Exercise description -
Please repeat the lines below, exactly and only, from the one that holds "PyGame code for a length estimation game." through the one that holds "Time limit: 60".

[Stored data entries]

________________

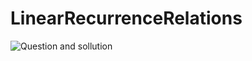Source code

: # LinearRecurrenceRelations

![](https://user-images.githubusercontent.com/11527464/113199697-b6bc1b80-9267-11eb-9829-3f82627b5c02.png "Question and sollution")
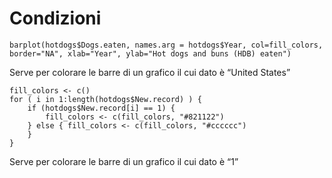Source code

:  

# Condizioni

    barplot(hotdogs$Dogs.eaten, names.arg = hotdogs$Year, col=fill_colors, border="NA", xlab="Year", ylab="Hot dogs and buns (HDB) eaten")

Serve per colorare le barre di un grafico il cui dato è “United States”
  
  
    fill_colors <- c()
    for ( i in 1:length(hotdogs$New.record) ) { 
    	if (hotdogs$New.record[i] == 1) {
    		fill_colors <- c(fill_colors, "#821122")
    	} else { fill_colors <- c(fill_colors, "#cccccc")
    	}
    }

Serve per colorare le barre di un grafico il cui dato è “1”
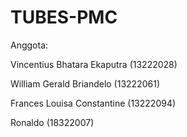 # TUBES-PMC
Anggota:

Vincentius Bhatara Ekaputra (13222028) 

William Gerald Briandelo (13222061) 

Frances Louisa Constantine (13222094)

Ronaldo (18322007)
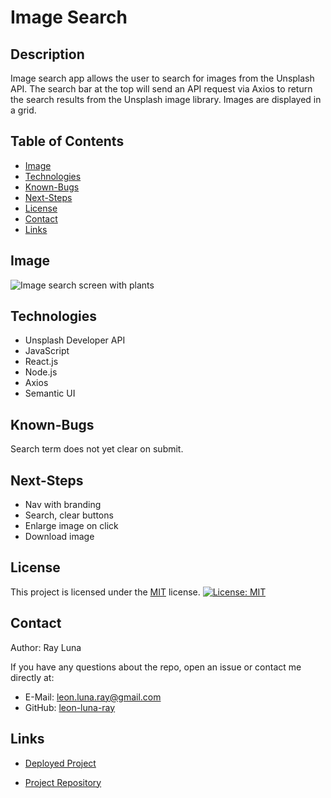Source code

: # Image Search

## Description

Image search app allows the user to search for images from the Unsplash API. The search bar at the top will send an API request via Axios to return the search results from the Unsplash image library. Images are displayed in a grid.

## Table of Contents

- [Image](#image)
- [Technologies](#technologies)
- [Known-Bugs](#known-bugs)
- [Next-Steps](#next-steps)
- [License](#license)
- [Contact](#contact)
- [Links](#links)

## Image

![Image search screen with plants](./public/assets/img/image-search.png)

## Technologies

- Unsplash Developer API
- JavaScript
- React.js
- Node.js
- Axios
- Semantic UI

## Known-Bugs

Search term does not yet clear on submit.

## Next-Steps

- Nav with branding
- Search, clear buttons
- Enlarge image on click
- Download image

## License

This project is licensed under the [MIT](https://opensource.org/licenses/MIT) license.
[![License: MIT](https://img.shields.io/badge/License-MIT-yellow.svg)](https://opensource.org/licenses/MIT)

## Contact

Author: Ray Luna

If you have any questions about the repo, open an issue or contact me directly at:

- E-Mail: leon.luna.ray@gmail.com
- GitHub: [leon-luna-ray](https://github.com/leon-luna-ray)

## Links

- [Deployed Project](n/a)

- [Project Repository](https://github.com/leon-luna-ray/image-search)
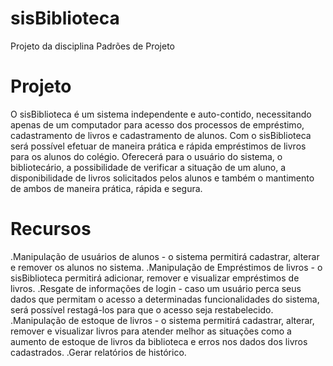 # sisBiblioteca
Projeto da disciplina Padrões de Projeto

# Projeto #
O sisBiblioteca é um sistema independente e auto-contido, necessitando apenas de um computador para acesso dos processos de empréstimo, cadastramento de livros e cadastramento de alunos.
Com o sisBiblioteca será possível efetuar de maneira prática e rápida empréstimos de livros para os alunos do colégio.
Oferecerá para o usuário do sistema, o bibliotecário, a possibilidade de verificar a situação de um aluno, a disponibilidade de livros solicitados pelos alunos e também o mantimento de ambos de maneira prática, rápida e segura.

# Recursos #
.Manipulação de usuários de alunos - o sistema permitirá cadastrar, alterar e remover os alunos no sistema.
.Manipulação de Empréstimos de livros - o sisBiblioteca permitirá adicionar, remover e visualizar empréstimos de livros.
.Resgate de informações de login - caso um usuário perca seus dados que permitam o acesso a determinadas funcionalidades do sistema, será possível restagá-los para que o acesso seja restabelecido.
.Manipulação de estoque de livros - o sistema permitirá cadastrar, alterar, remover e visualizar livros para atender melhor as situações como a aumento de estoque de livros da biblioteca e erros nos dados dos livros cadastrados.
.Gerar relatórios de histórico.

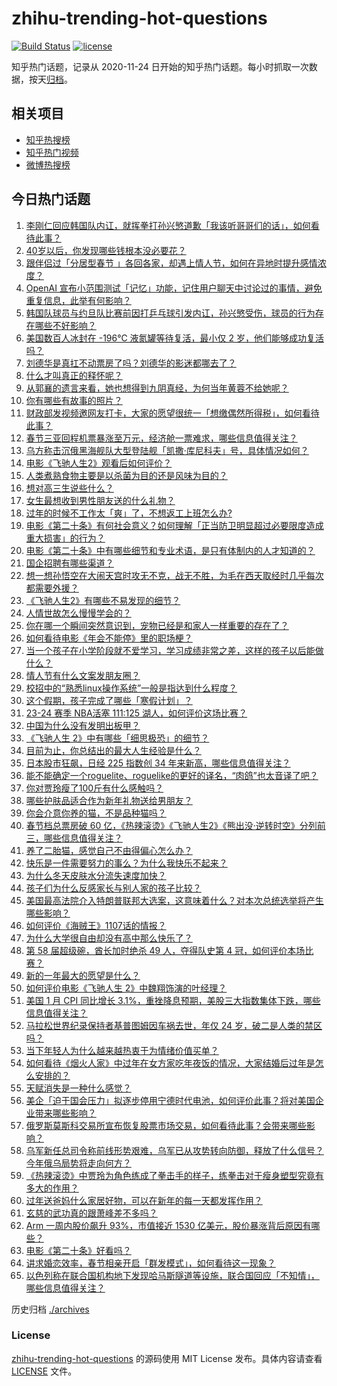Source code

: # zhihu-trending-hot-questions

[![Build Status](https://github.com/justjavac/zhihu-trending-hot-questions/workflows/ci/badge.svg?branch=master)](https://github.com/justjavac/zhihu-trending-hot-questions/actions)
[![license](https://img.shields.io/github/license/justjavac/zhihu-trending-hot-questions)](https://github.com/justjavac/zhihu-trending-hot-questions/blob/master/LICENSE)

知乎热门话题，记录从 2020-11-24
日开始的知乎热门话题。每小时抓取一次数据，按天[归档](./archives)。

## 相关项目

- [知乎热搜榜](https://github.com/justjavac/zhihu-trending-top-search)
- [知乎热门视频](https://github.com/justjavac/zhihu-trending-hot-video)
- [微博热搜榜](https://github.com/justjavac/weibo-trending-hot-search)

## 今日热门话题

<!-- BEGIN -->
<!-- 最后更新时间 Thu Feb 15 2024 07:19:45 GMT+0800 (China Standard Time) -->

1. [李刚仁回应韩国队内讧，就挥拳打孙兴慜道歉「我该听哥哥们的话」，如何看待此事？](https://www.zhihu.com/question/644319400)
1. [40岁以后，你发现哪些钱根本没必要花？](https://www.zhihu.com/question/593808844)
1. [跟伴侣过「分居型春节 」各回各家，却遇上情人节，如何在异地时提升感情浓度？](https://www.zhihu.com/question/643385544)
1. [OpenAI 宣布小范围测试「记忆」功能，记住用户聊天中讨论过的事情，避免重复信息，此举有何影响？](https://www.zhihu.com/question/644289079)
1. [韩国队球员与约旦队比赛前因打乒乓球引发内讧，孙兴慜受伤，球员的行为存在哪些不好影响？](https://www.zhihu.com/question/644309563)
1. [美国数百人冰封在 -196℃ 液氮罐等待复活，最小仅 2 岁，他们能够成功复活吗？](https://www.zhihu.com/question/644139715)
1. [刘德华是真扛不动票房了吗？刘德华的影迷都哪去了？](https://www.zhihu.com/question/644044218)
1. [什么才叫真正的释怀呢？](https://www.zhihu.com/question/605017306)
1. [从郭襄的遗言来看，她也想得到九阴真经，为何当年黄蓉不给她呢？](https://www.zhihu.com/question/644275411)
1. [你有哪些有故事的照片？](https://www.zhihu.com/question/355598453)
1. [财政部发视频邀网友打卡，大家的愿望很统一「想缴偶然所得税」，如何看待此事？](https://www.zhihu.com/question/644321152)
1. [春节三亚回程机票暴涨至万元，经济舱一票难求，哪些信息值得关注？](https://www.zhihu.com/question/644284444)
1. [乌方称击沉俄黑海舰队大型登陆舰「凯撒·库尼科夫」号，具体情况如何？](https://www.zhihu.com/question/644308685)
1. [电影《飞驰人生2》观看后如何评价？](https://www.zhihu.com/question/644141554)
1. [人类煮熟食物主要是以杀菌为目的还是风味为目的？](https://www.zhihu.com/question/643863353)
1. [想对高三生说些什么？](https://www.zhihu.com/question/497464068)
1. [女生最想收到男性朋友送的什么礼物？](https://www.zhihu.com/question/21054413)
1. [过年的时候不工作太「爽」了，不想返工上班怎么办?](https://www.zhihu.com/question/642870359)
1. [电影《第二十条》有何社会意义？如何理解「正当防卫明显超过必要限度造成重大损害」的行为？](https://www.zhihu.com/question/643314511)
1. [电影《第二十条》中有哪些细节和专业术语，是只有体制内的人才知道的？](https://www.zhihu.com/question/643304556)
1. [国企招聘有哪些渠道？](https://www.zhihu.com/question/456506815)
1. [想一想孙悟空在大闹天宫时攻无不克，战无不胜，为毛在西天取经时几乎每次都需要外援？](https://www.zhihu.com/question/639164097)
1. [《飞驰人生2》有哪些不易发现的细节？](https://www.zhihu.com/question/643914336)
1. [人情世故怎么慢慢学会的？](https://www.zhihu.com/question/523765446)
1. [你在哪一个瞬间突然意识到，宠物已经是和家人一样重要的存在了？](https://www.zhihu.com/question/641183735)
1. [如何看待电影《年会不能停》里的职场梗？](https://www.zhihu.com/question/637830364)
1. [当一个孩子在小学阶段就不爱学习，学习成绩非常之差，这样的孩子以后能做什么？](https://www.zhihu.com/question/461481166)
1. [情人节有什么文案发朋友圈？](https://www.zhihu.com/question/444143968)
1. [校招中的“熟悉linux操作系统”一般是指达到什么程度？](https://www.zhihu.com/question/517101428)
1. [这个假期，孩子完成了哪些「寒假计划」？](https://www.zhihu.com/question/578329983)
1. [23-24 赛季 NBA活塞 111:125 湖人，如何评价这场比赛？](https://www.zhihu.com/question/644284872)
1. [中国为什么没有发明出板甲？](https://www.zhihu.com/question/347733613)
1. [《飞驰人生 2》中有哪些「细思极恐」的细节？](https://www.zhihu.com/question/643882313)
1. [目前为止，你总结出的最大人生经验是什么？](https://www.zhihu.com/question/313830485)
1. [日本股市狂飙，日经 225 指数创 34 年来新高，哪些信息值得关注？](https://www.zhihu.com/question/644284446)
1. [能不能确定一个roguelite、roguelike的更好的译名，“肉鸽”也太音译了吧？](https://www.zhihu.com/question/642937586)
1. [你对贾玲瘦了100斤有什么感触吗？](https://www.zhihu.com/question/643914372)
1. [哪些护肤品适合作为新年礼物送给男朋友？](https://www.zhihu.com/question/633760500)
1. [你会介意你养的猫，不是品种猫吗？](https://www.zhihu.com/question/641183936)
1. [春节档总票房破 60 亿，《热辣滚烫》《飞驰人生2》《熊出没·逆转时空》分列前三，哪些信息值得关注？](https://www.zhihu.com/question/644342187)
1. [养了二胎猫，感觉自己不由得偏心怎么办？](https://www.zhihu.com/question/640790514)
1. [快乐是一件需要努力的事么？为什么我快乐不起来？](https://www.zhihu.com/question/642967990)
1. [为什么冬天皮肤水分流失速度加快？](https://www.zhihu.com/question/638848044)
1. [孩子们为什么反感家长与别人家的孩子比较？](https://www.zhihu.com/question/643972632)
1. [美国最高法院介入特朗普联邦大选案，这意味着什么？对本次总统选举将产生哪些影响？](https://www.zhihu.com/question/644314870)
1. [如何评价《海贼王》1107话的情报？](https://www.zhihu.com/question/644277358)
1. [为什么大学很自由却没有高中那么快乐了？](https://www.zhihu.com/question/627742880)
1. [第 58 届超级碗，酋长加时绝杀 49 人，夺得队史第 4 冠，如何评价本场比赛？](https://www.zhihu.com/question/644064306)
1. [新的一年最大的愿望是什么？](https://www.zhihu.com/question/641155977)
1. [如何评价电影《飞驰人生 2》中魏翔饰演的叶经理？](https://www.zhihu.com/question/644020718)
1. [美国 1 月 CPI 同比增长 3.1%，重挫降息预期，美股三大指数集体下跌，哪些信息值得关注？](https://www.zhihu.com/question/644284443)
1. [马拉松世界纪录保持者基普图姆因车祸去世，年仅 24 岁，破二是人类的禁区吗？](https://www.zhihu.com/question/644062472)
1. [当下年轻人为什么越来越热衷于为情绪价值买单？](https://www.zhihu.com/question/644293875)
1. [如何看待《烟火人家》中过年在女方家吃年夜饭的情况，大家结婚后过年是怎么安排的？](https://www.zhihu.com/question/644285710)
1. [天赋消失是一种什么感觉？](https://www.zhihu.com/question/634410631)
1. [美企「迫于国会压力」拟逐步停用宁德时代电池，如何评价此事？将对美国企业带来哪些影响？](https://www.zhihu.com/question/643878133)
1. [俄罗斯莫斯科交易所宣布恢复股票市场交易，如何看待此事？会带来哪些影响？](https://www.zhihu.com/question/644308061)
1. [乌军新任总司令称前线形势艰难，乌军已从攻势转向防御，释放了什么信号？今年俄乌局势将走向何方？](https://www.zhihu.com/question/644269794)
1. [《热辣滚烫》中贾玲为角色练成了拳击手的样子，练拳击对于瘦身塑型究竟有多大的作用？](https://www.zhihu.com/question/644233018)
1. [过年送爸妈什么家居好物，可以在新年的每一天都发挥作用？](https://www.zhihu.com/question/638707779)
1. [玄慈的武功真的跟萧峰差不多吗？](https://www.zhihu.com/question/644124578)
1. [Arm 一周内股价飙升 93%，市值接近 1530 亿美元，股价暴涨背后原因有哪些？](https://www.zhihu.com/question/644172868)
1. [电影《第二十条》好看吗？](https://www.zhihu.com/question/643867251)
1. [讲求婚恋效率，春节相亲开启「群发模式」，如何看待这一现象？](https://www.zhihu.com/question/644275460)
1. [以色列称在联合国机构地下发现哈马斯隧道等设施，联合国回应「不知情」，哪些信息值得关注？](https://www.zhihu.com/question/643979620)

<!-- END -->

历史归档 [./archives](./archives)

### License

[zhihu-trending-hot-questions](https://github.com/justjavac/zhihu-trending-hot-questions)
的源码使用 MIT License 发布。具体内容请查看 [LICENSE](./LICENSE) 文件。

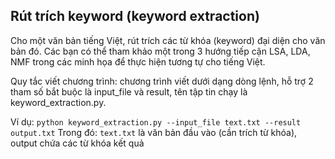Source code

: ## Rút trích keyword (keyword extraction)

Cho một văn bản tiếng Việt, rút trích các từ khóa (keyword) đại diện cho văn bản đó.
Các bạn có thể tham khảo một trong 3 hướng tiếp cận LSA, LDA, NMF trong các minh họa để thực hiện tương tự cho tiếng Việt.

Quy tắc viết chương trình: chương trình viết dưới dạng dòng lệnh, hỗ trợ 2 tham số bắt buộc là input_file và result, tên tập tin chạy là keyword_extraction.py.

Ví dụ:
`python keyword_extraction.py --input_file text.txt --result output.txt`
Trong đó: `text.txt` là văn bản đầu vào (cần trích từ khóa), output chứa các từ khóa kết quả
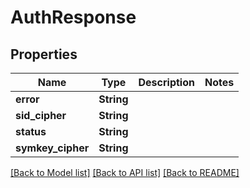 # AuthResponse

## Properties

Name | Type | Description | Notes
------------ | ------------- | ------------- | -------------
**error** | **String** |  | 
**sid_cipher** | **String** |  | 
**status** | **String** |  | 
**symkey_cipher** | **String** |  | 

[[Back to Model list]](../README.md#documentation-for-models) [[Back to API list]](../README.md#documentation-for-api-endpoints) [[Back to README]](../README.md)


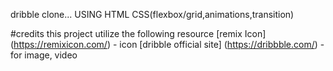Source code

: dribble clone...
USING HTML
CSS(flexbox/grid,animations,transition)

#credits
this project utilize the following resource
[remix Icon] (https://remixicon.com/) - icon
[dribble official site]  (https://dribbble.com/) - for image, video

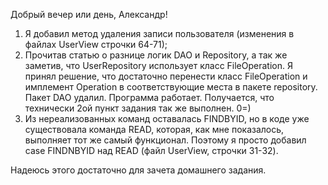 Добрый вечер или день, Александр!

1. Я добавил метод удаления записи пользователя (изменения в файлах UserView строчки 64-71);
2. Прочитав статью о разнице логик DAO и Repository, 
а так же заметив, что UserRepository использует класс FileOperation. 
Я принял решение, что достаточно перенести класс FileOperation и имплемент Operation 
в соответствующие места в пакете repository. Пакет DAO удалил. Программа работает. Получается,
что технически 2ой пункт задания так же выполнен. 0=)
3. Из нереализованных команд оставалась FINDBYID, но в коде уже существовала команда READ, которая,
как мне показалось, выполняет тот же самый функционал. Поэтому я просто добавил case FINDNBYID над
READ (файл UserView, строчки 31-32).

Надеюсь этого достаточно для зачета домашнего задания.
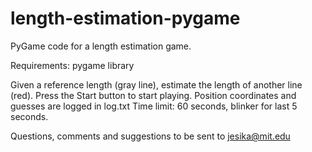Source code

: length-estimation-pygame
========================

PyGame code for a length estimation game.

Requirements: pygame library 

Given a reference length (gray line), estimate the length of another line (red). 
Press the Start button to start playing. 
Position coordinates and guesses are logged in log.txt 
Time limit: 60 seconds, blinker for last 5 seconds. 

Questions, comments and suggestions to be sent to jesika@mit.edu


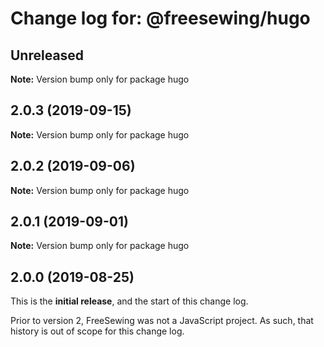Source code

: # Change log for: @freesewing/hugo


## Unreleased

**Note:** Version bump only for package hugo


## 2.0.3 (2019-09-15)

**Note:** Version bump only for package hugo


## 2.0.2 (2019-09-06)

**Note:** Version bump only for package hugo


## 2.0.1 (2019-09-01)

**Note:** Version bump only for package hugo




## 2.0.0 (2019-08-25)

This is the **initial release**, and the start of this change log.

Prior to version 2, FreeSewing was not a JavaScript project.
As such, that history is out of scope for this change log.

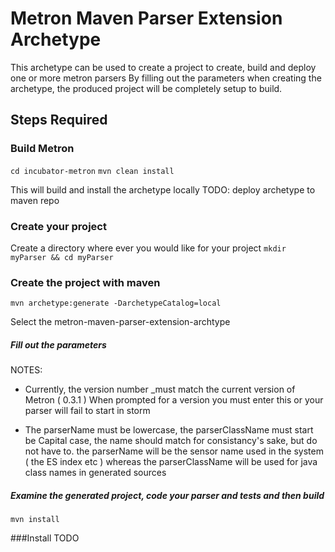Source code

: # Metron Maven Parser Extension Archetype

This archetype can be used to create a project to create, build and deploy one or more metron parsers
By filling out the parameters when creating the archetype, the produced project will be completely setup
to build.

## Steps Required

### Build Metron
`cd incubator-metron`
`mvn clean install`

This will build and install the archetype locally 
    TODO: deploy archetype to maven repo

### Create your project 
Create a directory where ever you would like for your project
`mkdir myParser && cd myParser`

### Create the project with maven
`mvn archetype:generate -DarchetypeCatalog=local`

Select the metron-maven-parser-extension-archtype

##### Fill out the parameters
NOTES:
- Currently, the version number _must match the current version of Metron ( 0.3.1 )
  When prompted for a version you must enter this or your parser will fail to start in storm
    
- The parserName must be lowercase, the parserClassName must start be Capital case, the name should match
  for consistancy's sake, but do not have to.  the parserName will be the sensor name used in the system ( the ES index etc )
   whereas the parserClassName will be used for java class names in generated sources

##### Examine the generated project, code your parser and tests and then build
`mvn install`

###Install
    TODO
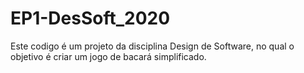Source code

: # EP1-DesSoft_2020

  Este codigo é um projeto da disciplina Design de Software, no qual o objetivo é criar um jogo de bacará simplificado.
  
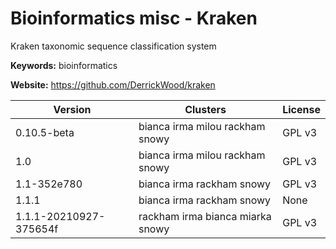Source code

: # Bioinformatics misc - Kraken

Kraken taxonomic sequence classification system

**Keywords:** bioinformatics

**Website:** <https://github.com/DerrickWood/kraken>

| Version | Clusters | License |
| ------- | -------- | ------- |
| 0.10.5-beta | bianca irma milou rackham snowy | GPL v3 |
| 1.0 | bianca irma milou rackham snowy | GPL v3 |
| 1.1-352e780 | bianca irma rackham snowy | GPL v3 |
| 1.1.1 | bianca irma rackham snowy | None |
| 1.1.1-20210927-375654f | rackham irma bianca miarka snowy | GPL v3 |
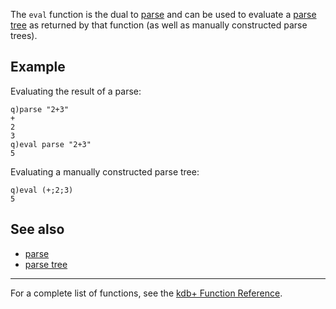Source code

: The `eval` function is the dual to [parse](Reference/parse "wikilink") and can be used to evaluate a [parse tree](Reference/parse_tree "wikilink") as returned by that function (as well as manually constructed parse trees).

Example
-------

Evaluating the result of a parse:

    q)parse "2+3"
    +
    2
    3
    q)eval parse "2+3"
    5

Evaluating a manually constructed parse tree:

    q)eval (+;2;3)
    5

See also
--------

-   [parse](Reference/parse "wikilink")
-   [parse tree](Reference/parse_tree "wikilink")

------------------------------------------------------------------------

For a complete list of functions, see the [kdb+ Function Reference](Reference "wikilink").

________________

Task response -
PyGame code for a length estimation game.

Requirements: pygame library 

Given a reference length (gray line), estimate the length of another line (red). 
Press the Start button to start playing. 
Position coordinates and guesses are logged in log.txt 
Time limit: 60 seconds, blinker for last 5 seconds. 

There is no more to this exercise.